Mark Haddon is the author of the best-selling novels A Spot of Bother, The Red House, and The Curious Incident of the Dog in the Night-Time, which won a Los Angeles Times Book Prize and was recently adapted into a Tony Award-winning play. He lives in Oxford, England, and spoke to me by phone.
Mark Haddon: Growing up, I should have been listening to the Sex Pistols and The Clash like everyone else under 18 in the U.K. But I was sent away to a boarding school as a teenager, so I was pretty cut off from the mainstream youth culture. It was a pretty unpleasant place, and I never felt at home, which is one of the reasons why I’ve never been a joiner, a belonger. In that strange, hermetically sealed little world in the middle of the English countryside, I think I was seeking out a music of my own—something I could like that no one else liked. Outsider’s music.
Having heard very little music beyond my father’s mild jazz collection and “Top of the Pops” every Thursday night, I hadn’t had too many formative listening experiences, but on two occasions, I heard a piece of music that changed the way I saw the world. The first was Benjamin Britten’s “Hymn to St. Cecilia,” which was performed at school by the choir. And the second was hearing Miles Davis’s Bitches Brew.
Now, I know Miles Davis is hugely popular, but he wasn’t popular in the English shires of the late 1980s.

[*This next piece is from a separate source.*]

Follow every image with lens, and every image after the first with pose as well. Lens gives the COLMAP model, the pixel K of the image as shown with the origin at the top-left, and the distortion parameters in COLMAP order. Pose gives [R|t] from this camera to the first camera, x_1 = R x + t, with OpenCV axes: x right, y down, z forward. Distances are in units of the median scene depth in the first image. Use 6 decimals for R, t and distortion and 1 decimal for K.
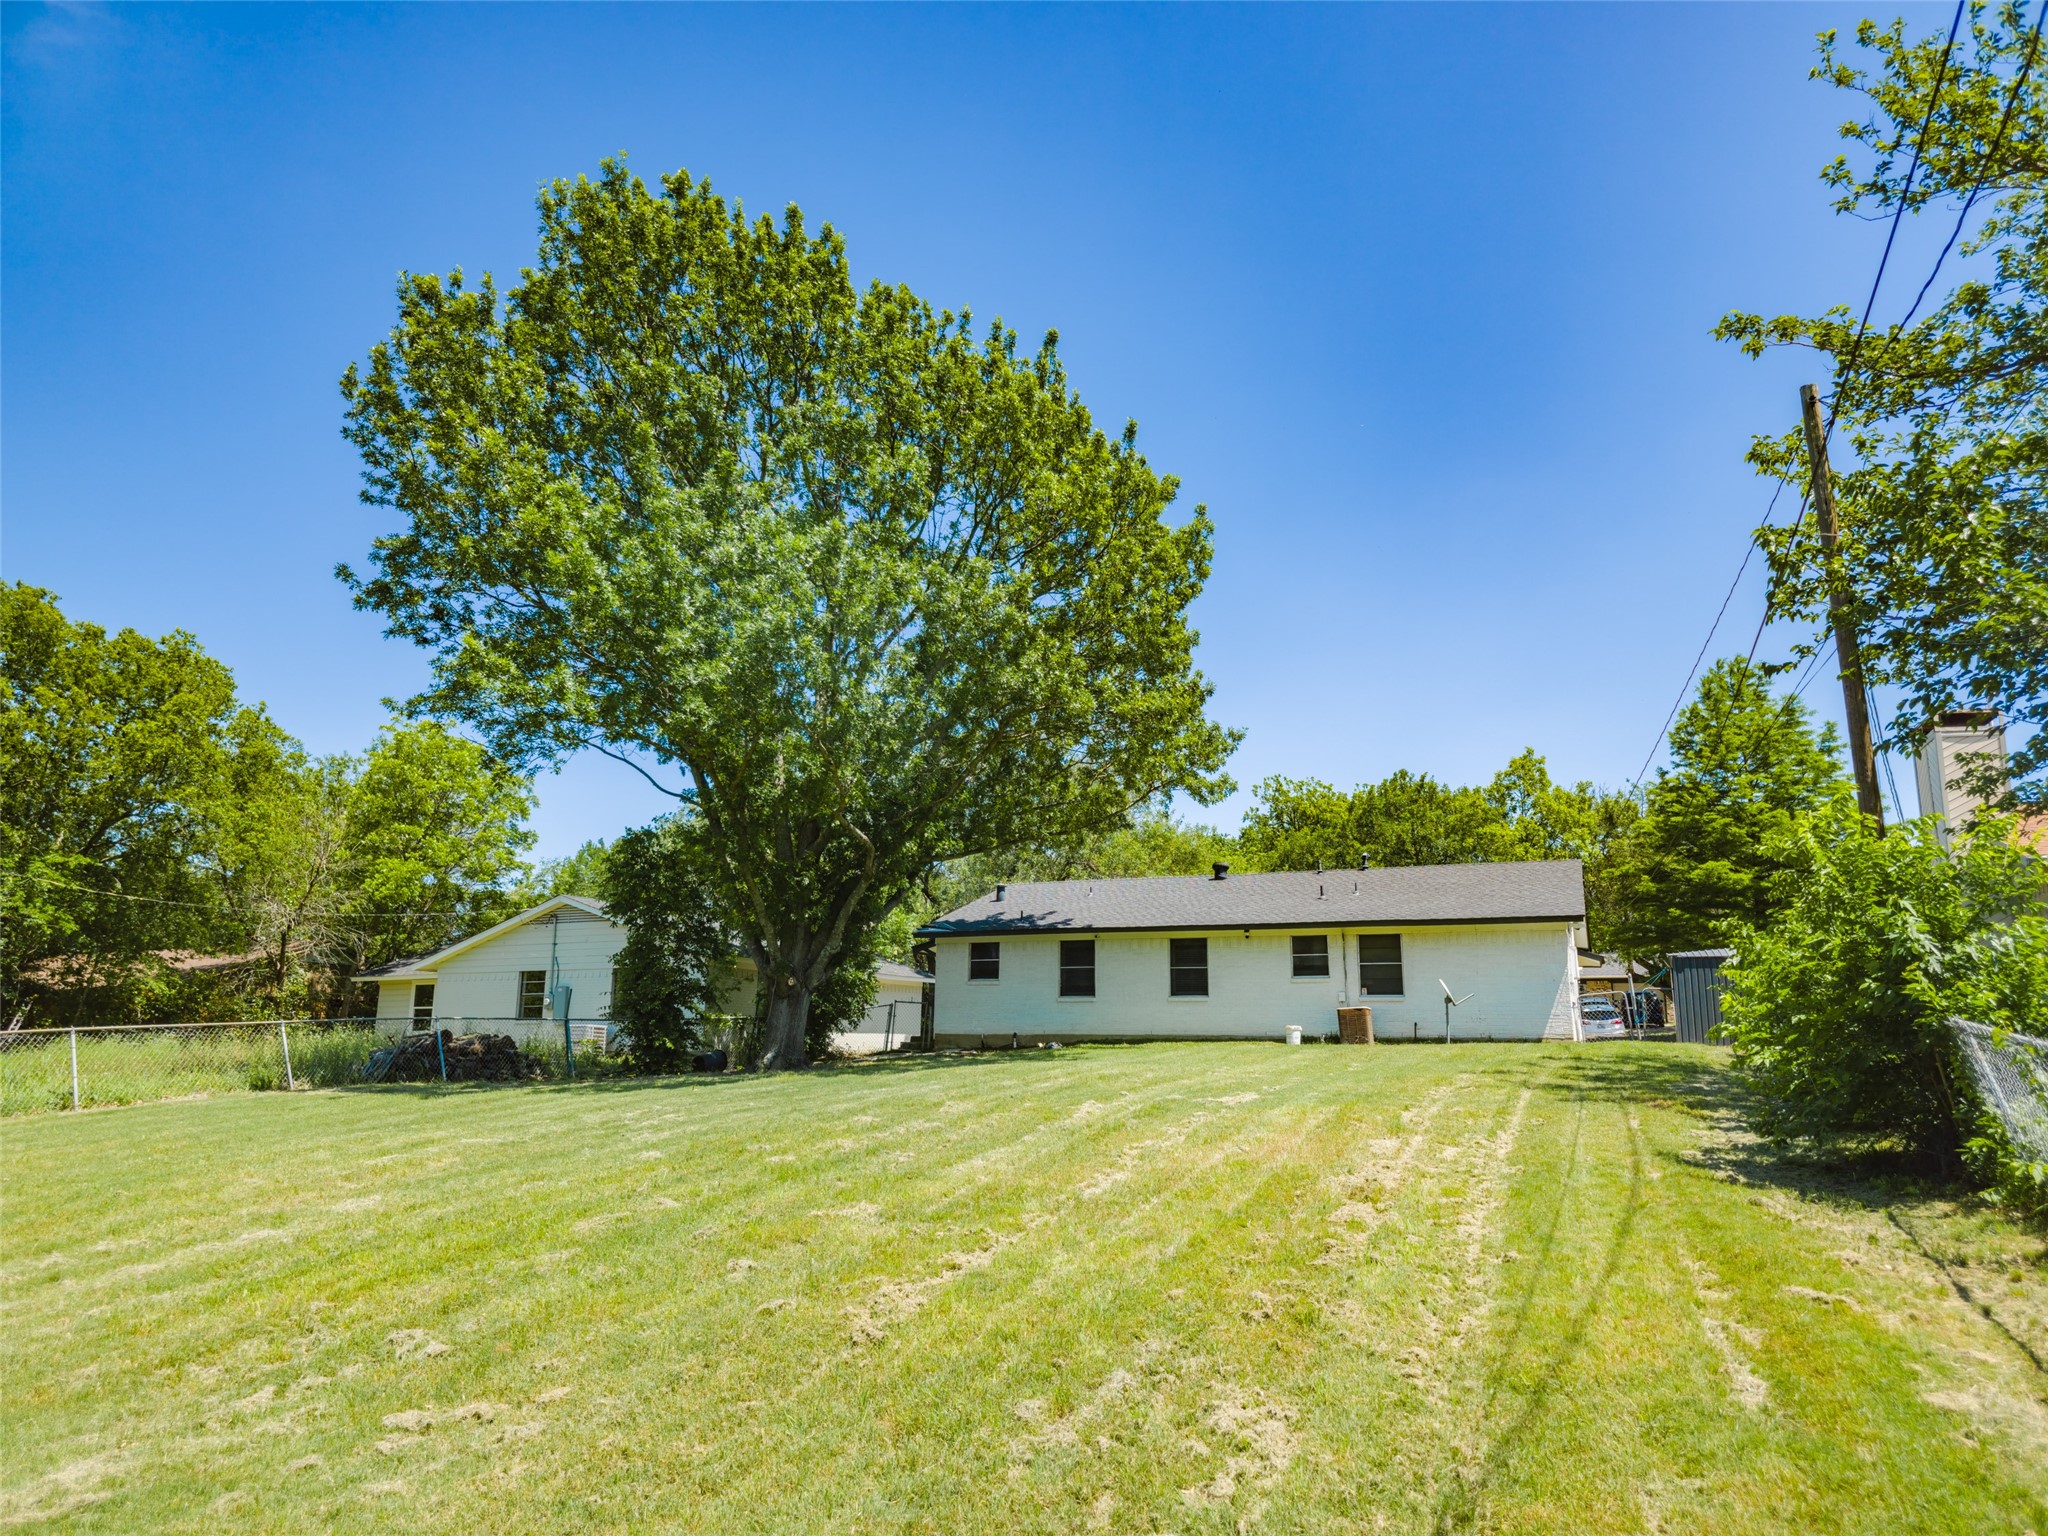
lens RADIAL K [[1381.2, 0, 1024.0], [0, 1381.2, 768.0], [0, 0, 1]] dist [0.001414, -0.000061]
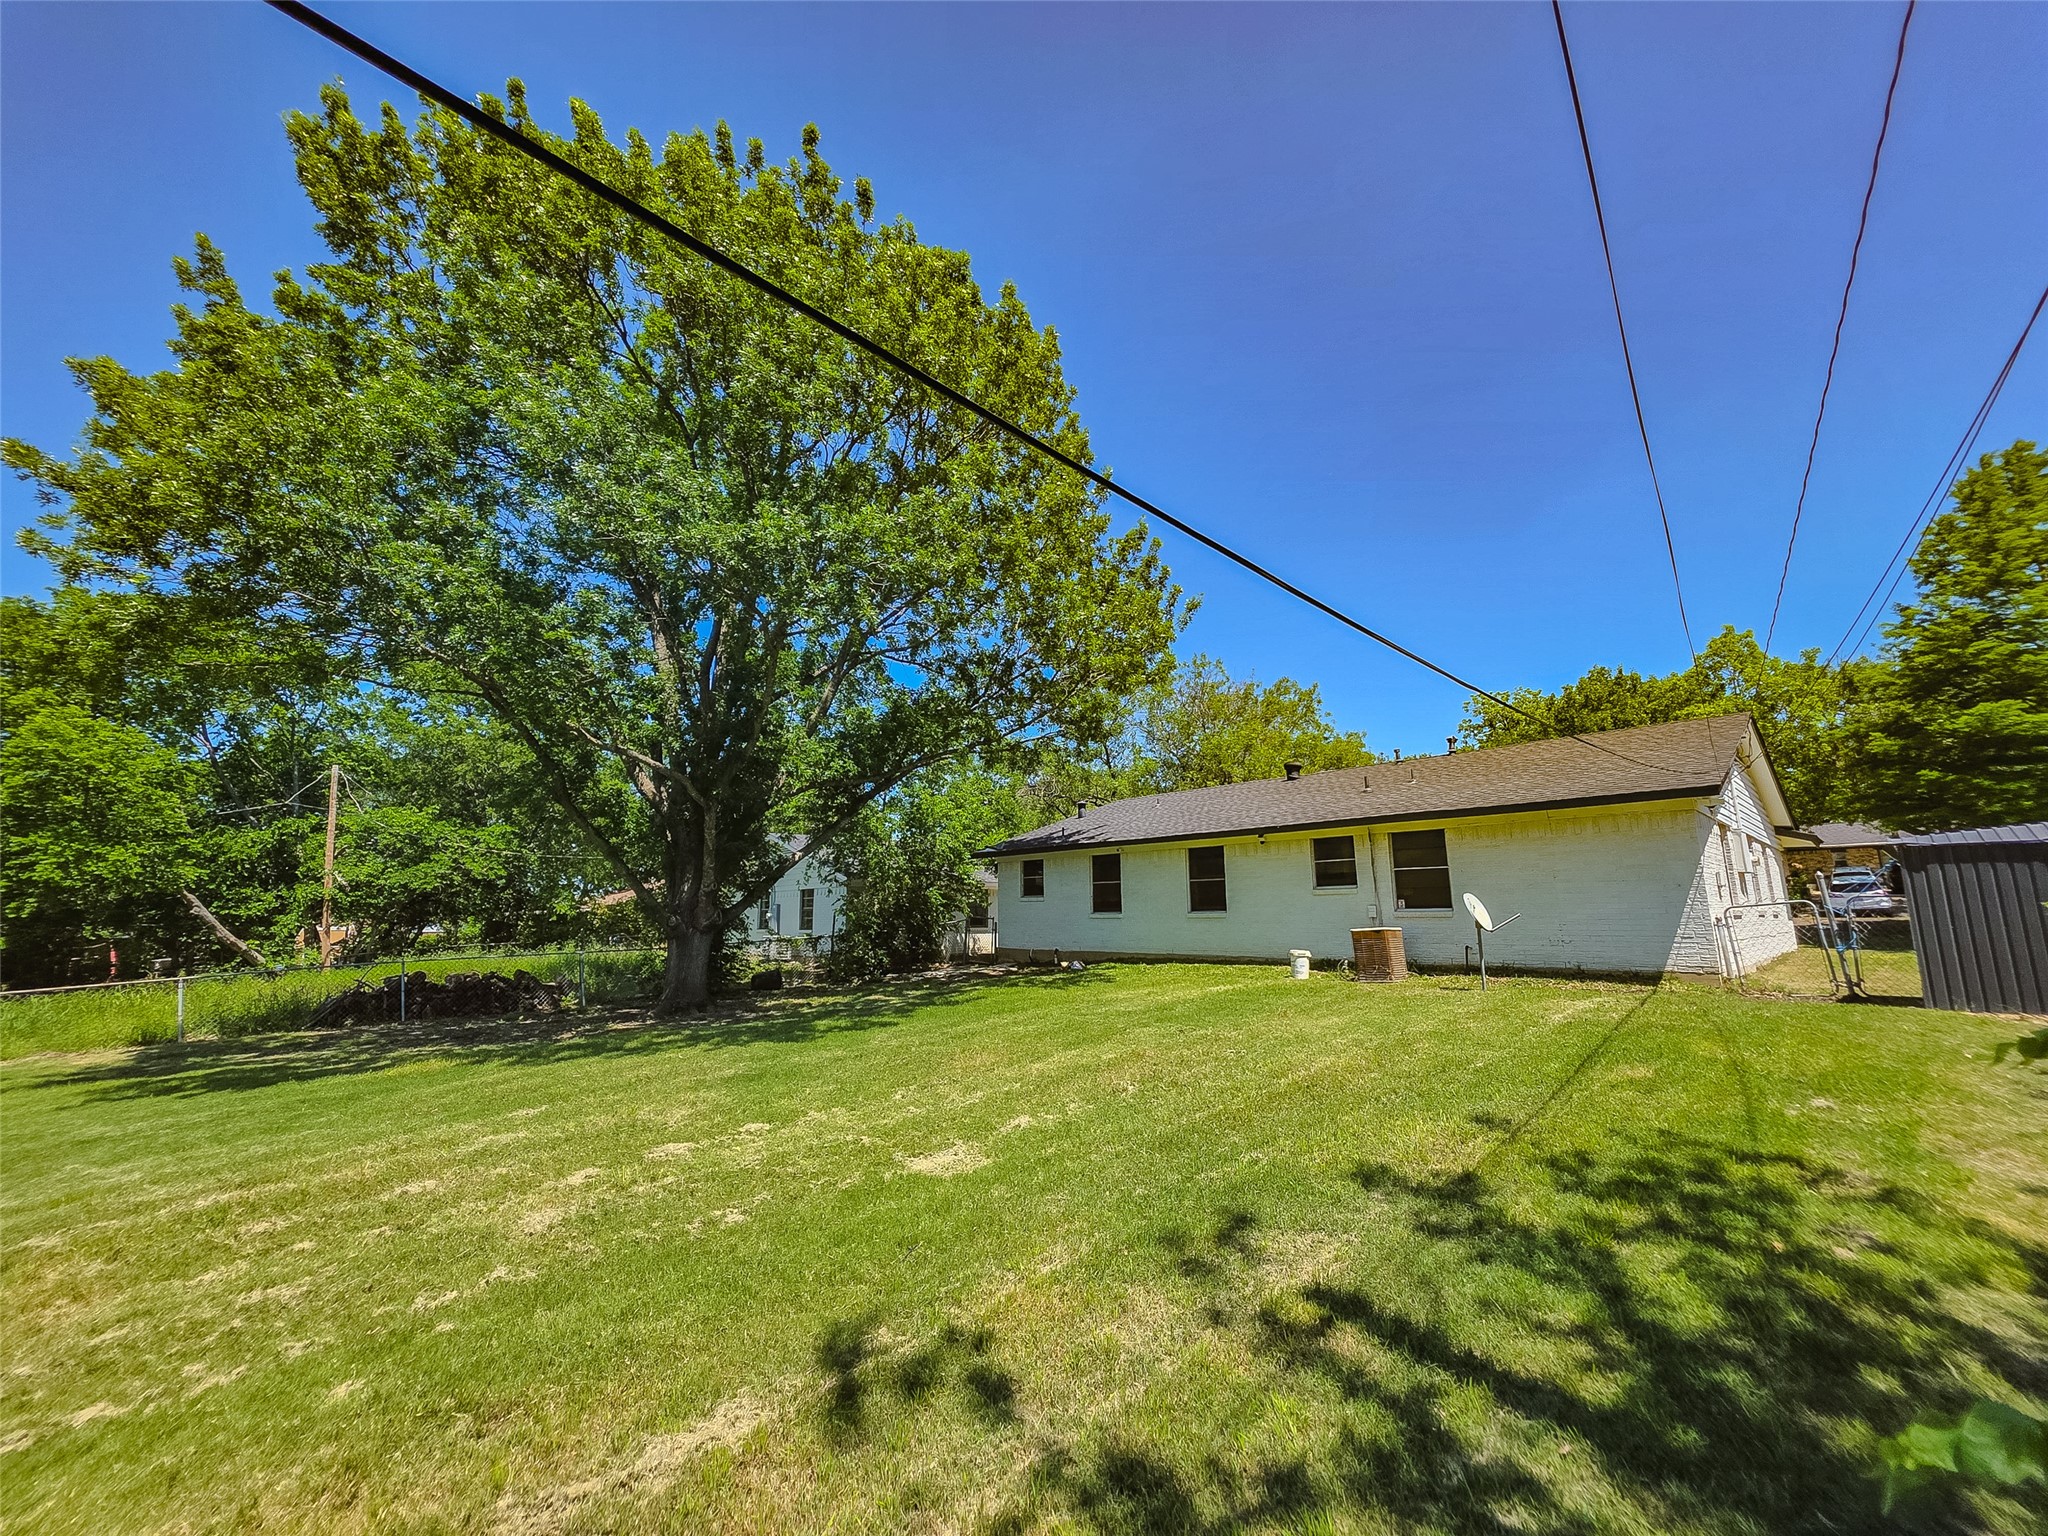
lens RADIAL K [[842.5, 0, 1024.0], [0, 842.5, 768.0], [0, 0, 1]] dist [-0.009225, 0.000416]
pose [[0.912871, -0.089826, -0.398242, 0.229902], [0.101130, 0.994845, 0.007422, 0.054614], [0.395523, -0.047050, 0.917250, 0.442660]]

I think I understood at the time that I was listening to something absolutely extraordinary: the sound of someone inventing a completely new language, one that was nevertheless totally whole and articulate.
It wasn’t just the music that struck me; it was also Ralph J. Gleason’s liner notes. The music and the liner notes together were a guide to an entirely new world. There’s a passage at the end that moved me then and still moves me now:
it’s not more beautiful, just different. a new beauty. a different beauty. the other beauty is still beauty. this is new and right now it has the edge of newness and that snapping fire you sense when you go out there from the spaceship where nobody has ever been before.
This is the definition of art that has always most excited me: the feeling of being taken to the boundary of the universe, then beyond that boundary into the surrounding darkness, and you’re the first person to ever be there. It’s not an experience that happens very often, but I’m willing to wait. I’ve never been someone who’s enjoyed music in general, or contemporary fiction in general, or films in general, or theater in general. I feel I’m standing on the runway waiting for the next big one to come in, carrying some of that outer darkness with it.
Just reading the liner notes lines again, I realize there was something else that was clearly important for me about this passage. I was born in ’62 and, like a lot of kids of that generation, the space program was hugely important in our imaginations. I wanted to be an astronaut—we all did. Of course, it rapidly dawned on me that I was too anxious and oversensitive to be an astronaut. Besides, you had to become a military pilot, and I had a lazy eye and wasn’t that keen on learning how to kill people. But reading this passage is a reminder that there are other ways to get to far-flung places at the edge of the universe.